The White House said Wednesday that President Barack Obama's fiscal 2017 budget, to be released Feb. 9, will include a proposal to have the federal government assume 100% of the cost of Medicaid expansion for the first three years, no matter when a state implements the expansion.

That would apply to the 19 states that have not yet chosen to expand the program to adults with incomes up to 138% of poverty, plus Louisiana, whose new Democratic governor this week signed an executive order expanding Medicaid by July 1. It also may apply to states including Alaska, Indiana, and Pennsylvania that joined the Medicaid expansion party only last year, and to Montana, which is joining this year.

The ACA provided 100% federal matching funds for the expansion population from 2014 through 2016, with the match dropping off to 90% by 2020. In states that currently are considering expansion, including Alabama, South Dakota and Wyoming, Republican opponents argue that paying the 10% share will overburden their state's budget. Supporters say the new federal dollars would bring health and economic benefits that far outweigh the cost.

The funding extension proposal is part of the president's effort in his last year in office to get more states to expand Medicaid coverage, a key ACA mechanism for insuring more Americans. He traveled to Nebraska and Louisiana this week to promote expansion. The big prizes would be Florida and Texas, which have the bulk of the three million or so Americans who would qualify under the eligibility expansion but where GOP elected officials have been the most resistant.

“This common-sense proposal makes the expansion as good a deal for states that expand now as it (is) for the states that already have done so,” two administration officials wrote in a blog post.

While some governors and lawmakers in hold-out states who favor expansion will welcome Obama's proposed federal funding extension, there's little or no chance that Republicans in Congress will approve it barring a march on Washington by Republican state officials. “It is a sound idea and might entice some states, but it seems unlikely that Congress will pass this in 2016,” Joan Alker, a Medicaid policy expert at Georgetown University, told Kaiser Health News.

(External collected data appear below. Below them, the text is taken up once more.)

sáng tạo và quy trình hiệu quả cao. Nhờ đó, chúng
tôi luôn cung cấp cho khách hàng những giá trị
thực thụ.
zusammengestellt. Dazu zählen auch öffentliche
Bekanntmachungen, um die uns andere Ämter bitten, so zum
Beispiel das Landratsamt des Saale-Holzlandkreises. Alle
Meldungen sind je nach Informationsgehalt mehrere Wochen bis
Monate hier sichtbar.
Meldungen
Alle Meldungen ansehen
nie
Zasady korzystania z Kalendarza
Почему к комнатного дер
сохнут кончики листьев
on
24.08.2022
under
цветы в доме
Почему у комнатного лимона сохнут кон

“Before we can even begin having a debate” about expansion, “we need to reform the way (Medicaid) is funded and the way it's run,” John Davidson, health policy director of the conservative Texas Public Policy Foundation, told Politico Pulse.

Instead of expansion, Republican policymakers insist that Medicaid control and federal dollars should be handed over to the states to better control costs, increase efficiency, and improve quality of care for beneficiaries. Rep. Paul Ryan, when he was House Budget Committee chairman before becoming House Speaker, won House approval of budgets that would have converted Medicaid into a capped block grant program.

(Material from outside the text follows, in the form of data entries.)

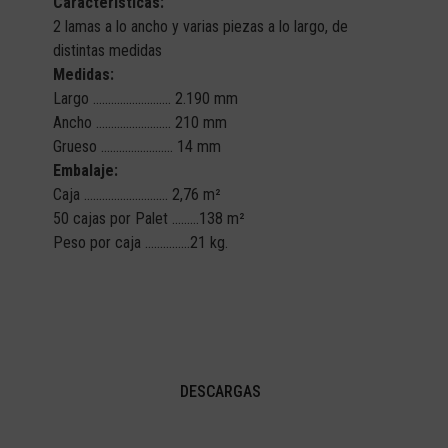
Características:
2 lamas a lo ancho y varias piezas a lo largo, de
distintas medidas
Medidas:
Largo …………………….. 2.190 mm
Ancho ……………………. 210 mm
Grueso …………………… 14 mm
Embalaje:
Caja ………………………. 2,76 m²
50 cajas por Palet ………138 m²
Peso por caja ……………21 kg.
DESCARGAS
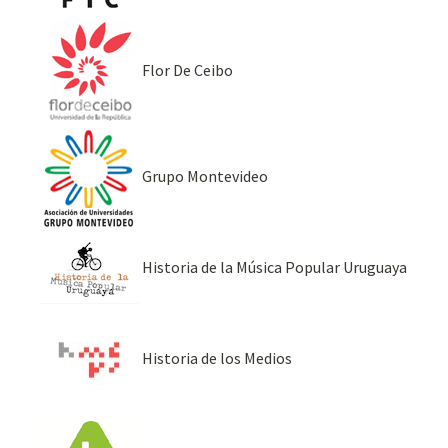
Flor De Ceibo
Grupo Montevideo
Historia de la Música Popular Uruguaya
Historia de los Medios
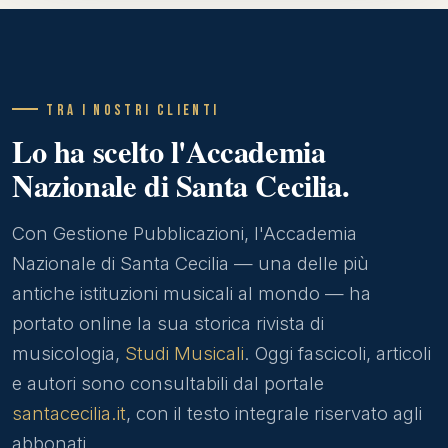
TRA I NOSTRI CLIENTI
Lo ha scelto l'Accademia
Nazionale di Santa Cecilia.
Con Gestione Pubblicazioni, l'Accademia
Nazionale di Santa Cecilia — una delle più
antiche istituzioni musicali al mondo — ha
portato online la sua storica rivista di
musicologia,
Studi Musicali
. Oggi fascicoli, articoli
e autori sono consultabili dal portale
santacecilia.it
, con il testo integrale riservato agli
abbonati.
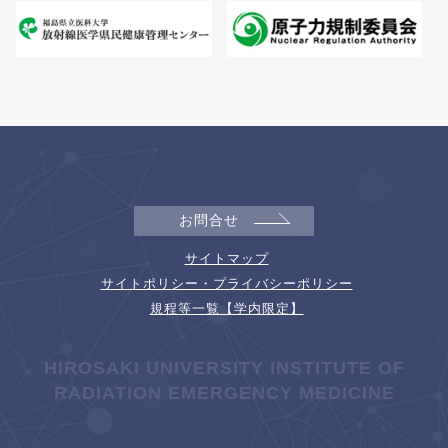
お問合せ
サイトマップ
サイトポリシー・プライバシーポリシー
規程等一覧【学内限定】
HIROSAKI UNIVERSITY INSTITUTE OF
RADIATION EMERGENCY MEDICINE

In early 2015, Ryan wrote that his budget proposal to convert Medicaid into a block grant indexed for inflation and population growth “ends the misguided one-size-fits-all approach that has tied the hands of so many state governments. States will no longer be shackled by federally determined program requirements and enrollment criteria. Instead, they will have the freedom and flexibility to tailor a Medicaid program that fits the needs of their unique populations.” He added that it would improve “the safety net for low-income Americans by giving states the ability to offer their Medicaid populations more options and better access to care.”

In 2014, Ryan's budget blueprint for fiscal year 2015 would have cut federal Medicaid spending by $732 billion over a decade, a 19.3% reduction, not counting its repeal of the Medicaid expansion.

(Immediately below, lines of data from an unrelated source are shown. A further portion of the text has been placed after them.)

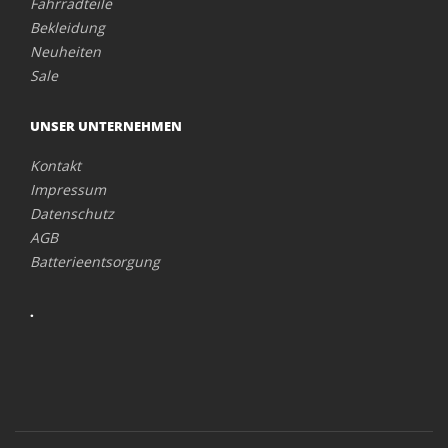
Fahrradteile
Bekleidung
Neuheiten
Sale
UNSER UNTERNEHMEN
Kontakt
Impressum
Datenschutz
AGB
Batterieentsorgung
.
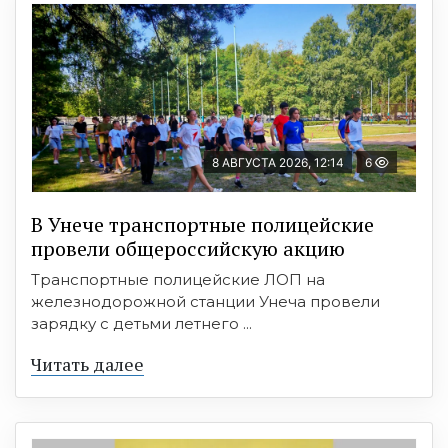
8 АВГУСТА 2026, 12:14
6
В Унече транспортные полицейские
провели общероссийскую акцию
Транспортные полицейские ЛОП на
железнодорожной станции Унеча провели
зарядку с детьми летнего ...
Читать далее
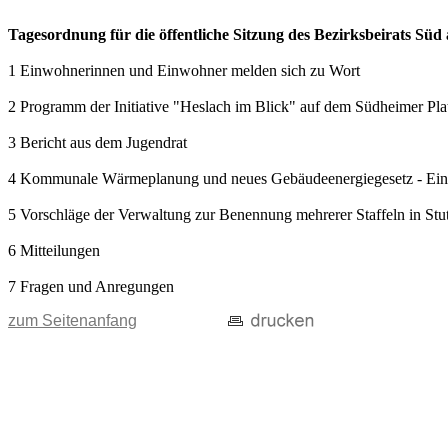
Tagesordnung für die öffentliche Sitzung des Bezirksbeirats Sü
1 Einwohnerinnen und Einwohner melden sich zu Wort
2 Programm der Initiative "Heslach im Blick" auf dem Südheimer Pl
3 Bericht aus dem Jugendrat
4 Kommunale Wärmeplanung und neues Gebäudeenergiegesetz - Einwohn
5 Vorschläge der Verwaltung zur Benennung mehrerer Staffeln in Stu
6 Mitteilungen
7 Fragen und Anregungen
zum Seitenanfang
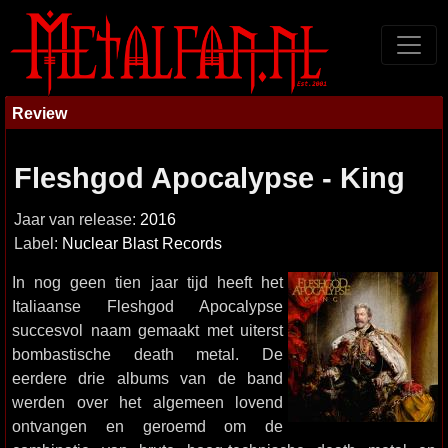
Review
Fleshgod Apocalypse - King
Jaar van release:
2016
Label:
Nuclear Blast Records
In nog geen tien jaar tijd heeft het
Italiaanse Fleshgod Apocalypse
succesvol naam gemaakt met uiterst
bombastische death metal. De
eerdere drie albums van de band
werden over het algemeen lovend
ontvangen en geroemd om de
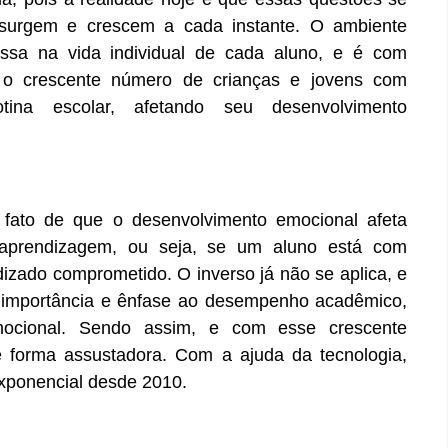
surgem e crescem a cada instante. O ambiente
ssa na vida individual de cada aluno, e é com
o crescente número de crianças e jovens com
tina escolar, afetando seu desenvolvimento
 fato de que o desenvolvimento emocional afeta
 aprendizagem, ou seja, se um aluno está com
dizado comprometido. O inverso já não se aplica, e
s importância e ênfase ao desempenho acadêmico,
ocional. Sendo assim, e com esse crescente
 forma assustadora. Com a ajuda da tecnologia,
xponencial desde 2010.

Last year, the House's version of Ryan's Medicaid capped block grant plan for fiscal 2016 would have combined Medicaid and Children's Health Insurance Program funding into “state flexibility funds” and cut an estimated $1.8 trillion from Medicaid over a decade, including eliminating the Medicaid expansion.

In an analysis of Ryan's earlier Medicaid block grant proposal, the Congressional Budget Office concluded in 2012 that the plan would prompt states to cut eligibility, benefits, and provider payment rates unless they substantially increased state funding for the program.

But the concept of block granting Medicaid and capping federal spending remains strong among Republicans. Last month, a group of conservative health policy experts recommended that Republicans implement a major Medicaid restructuring that would involve giving states fixed, per-capita payments for Medicaid beneficiaries, and creating separate programs and funding streams for able-bodied and disabled recipients. In addition, they want to give Medicaid beneficiaries tax credits to buy coverage in the private insurance market.

The bottom line is that the Obama administration's financial sweetener to get more red states to expand coverage to low-income adults is going nowhere, and the November elections will determine the future shape of the Medicaid program.